Наконец появляются Володины друзья, коридор наполняется смехом, шумными веселыми разговорами и вся компания исчезает за дверью керамической мастерской. С облегчением проглатываю застрявший в горле ком.
Где ты, Володин папа, на каких далёких планетах твои следы?
— А вы не хотите нам помочь? — обращается ко мне, приоткрыв дверь, хозяйка мастерской.
— А можно? С удовольствием, конечно, только я ничего не умею.
— Не страшно, ребята помогут.
На длинном широком столе разложены глиняные тарелки, подсвечники, рыбки, зверюшки. Есть очень красивые работы, уже раскрашенные и заглазурованные. Ребята берут надо мной шефство. Им это очень приятно — ощутить себя зрелыми мастерами. Мне дают кисти и наперебой объясняют, как надо пользоваться красками, чтобы не испортить работу. Поначалу внимательно следят за моими топорными движениями, но вскоре переключаются на беседу и забывают обо мне.
Володя сидит слева от меня и раскрашивает какую-то фигурку. Лицо художника озарено тихой радостью, от которой у меня на душе становится уютно и покойно.
— Что это ты раскрашиваешь? — спрашивает Рустам.
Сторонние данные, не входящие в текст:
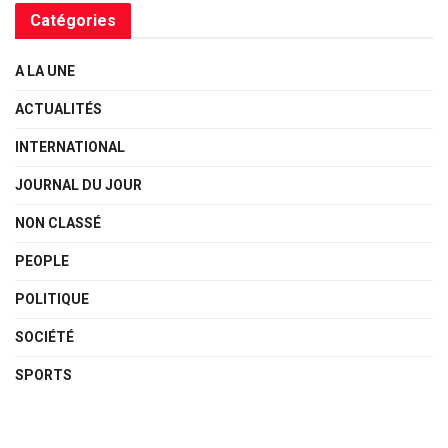
Catégories
A LA UNE
ACTUALITÉS
INTERNATIONAL
JOURNAL DU JOUR
NON CLASSÉ
PEOPLE
POLITIQUE
SOCIÉTÉ
SPORTS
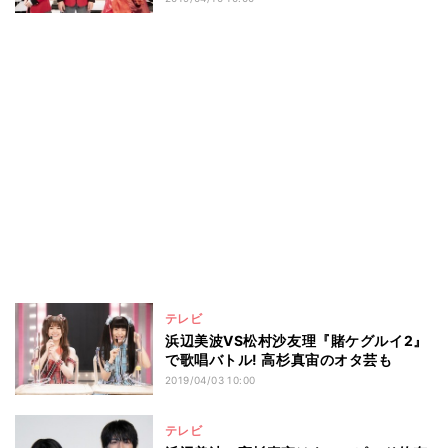
テレビ
浜辺美波VS松村沙友理『賭ケグルイ2』
で歌唱バトル! 高杉真宙のオタ芸も
2019/04/03 10:00
テレビ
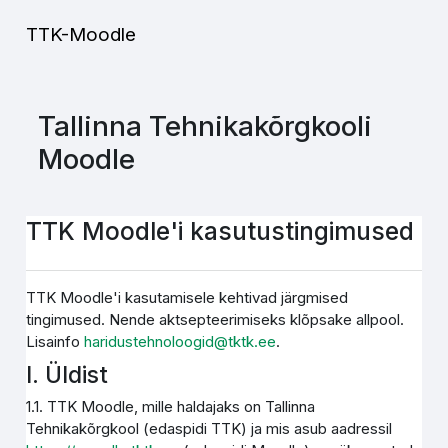
Jäta vahele peasisuni
TTK-Moodle
Tallinna Tehnikakõrgkooli
Moodle
TTK Moodle'i kasutustingimused
TTK Moodle'i kasutamisele kehtivad järgmised
tingimused. Nende aktsepteerimiseks klõpsake allpool.
Lisainfo
haridustehnoloogid@tktk.ee
.
I. Üldist
1.1. TTK Moodle, mille haldajaks on Tallinna
Tehnikakõrgkool (edaspidi TTK) ja mis asub aadressil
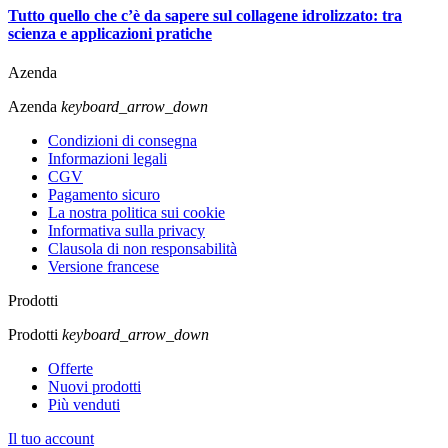
Tutto quello che c’è da sapere sul collagene idrolizzato: tra
scienza e applicazioni pratiche
Azenda
Azenda
keyboard_arrow_down
Condizioni di consegna
Informazioni legali
CGV
Pagamento sicuro
La nostra politica sui cookie
Informativa sulla privacy
Clausola di non responsabilità
Versione francese
Prodotti
Prodotti
keyboard_arrow_down
Offerte
Nuovi prodotti
Più venduti
Il tuo account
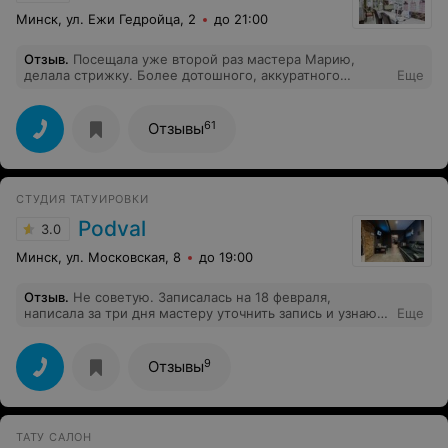
Минск, ул. Ежи Гедройца, 2
до 21:00
Отзыв
.
Посещала уже второй раз мастера Марию,
делала стрижку. Более дотошного, аккуратного
Еще
мастера не встречала!!!! Стрижку сделала
великолепную - укладывается с первого дня и до
следующей стрижки без проблем. Мне очень нравится
61
Отзывы
Маша! Спасибо ей за мастерство!
СТУДИЯ ТАТУИРОВКИ
Podval
3.0
Минск, ул. Московская, 8
до 19:00
Отзыв
.
Не советую. Записалась на 18 февраля,
написала за три дня мастеру уточнить запись и узнаю,
Еще
что моя запись отменена без моего ведома. Ждала два
месяца, очень неприятно.
9
Отзывы
ТАТУ САЛОН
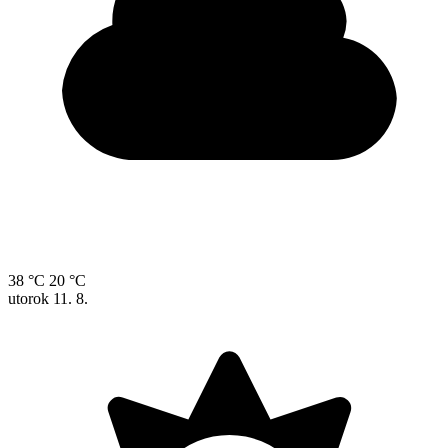
38 °C
20 °C
utorok
11. 8.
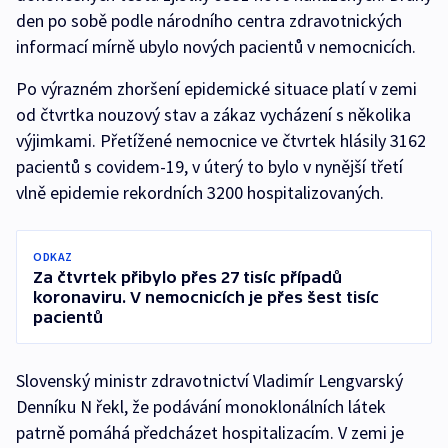
den po sobě podle národního centra zdravotnických
informací mírně ubylo nových pacientů v nemocnicích.
Po výrazném zhoršení epidemické situace platí v zemi
od čtvrtka nouzový stav a zákaz vycházení s několika
výjimkami. Přetížené nemocnice ve čtvrtek hlásily 3162
pacientů s covidem-19, v úterý to bylo v nynější třetí
vlně epidemie rekordních 3200 hospitalizovaných.
ODKAZ
Za čtvrtek přibylo přes 27 tisíc případů
koronaviru. V nemocnicích je přes šest tisíc
pacientů
Slovenský ministr zdravotnictví Vladimír Lengvarský
Denníku N řekl, že podávání monoklonálních látek
patrně pomáhá předcházet hospitalizacím. V zemi je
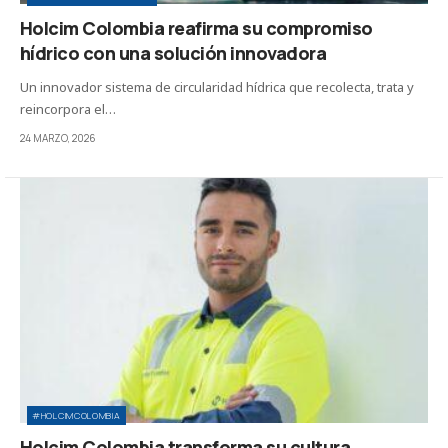
Holcim Colombia reafirma su compromiso
hídrico con una solución innovadora
Un innovador sistema de circularidad hídrica que recolecta, trata y
reincorpora el…
24 MARZO, 2026
#HOLCIMCOLOMBIA
Holcim Colombia transforma su cultura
— Ангела. Я его в прошлый раз слепил. Вот теперь раскрашиваю.
На лице Рустама появляется довольно странная улыбка.
— Лучше бы ты черта сделал!
Я подпрыгиваю на месте. Володя же абсолютно спокоен, как бывает спокоен человек, доподлинно осознающий свою правоту.
— Нет. Я сделал Ангела. Ангелы… они в Раю живут.
Рустам прищуривается и не без ехидцы вопрошает:
— А ты думаешь, в Раю чертей нет?
— В Раю? — переспрашивает Володя, — Нет. В Раю только Ангелы.
Володя продолжает влюбленно смотреть на глиняную фигурку. И тут я замечаю, какие тонкие и нежные черты у Ангела, какие грустные и добрые у него глаза, совсем живые, и меня озаряет: никак художник своего знакомого изобразил.
… и собеседниче Ангелов …
Где ты, Володин папа? На каких далеких планетах твои следы? Твоему сыну так много надо тебе рассказать: накопилось.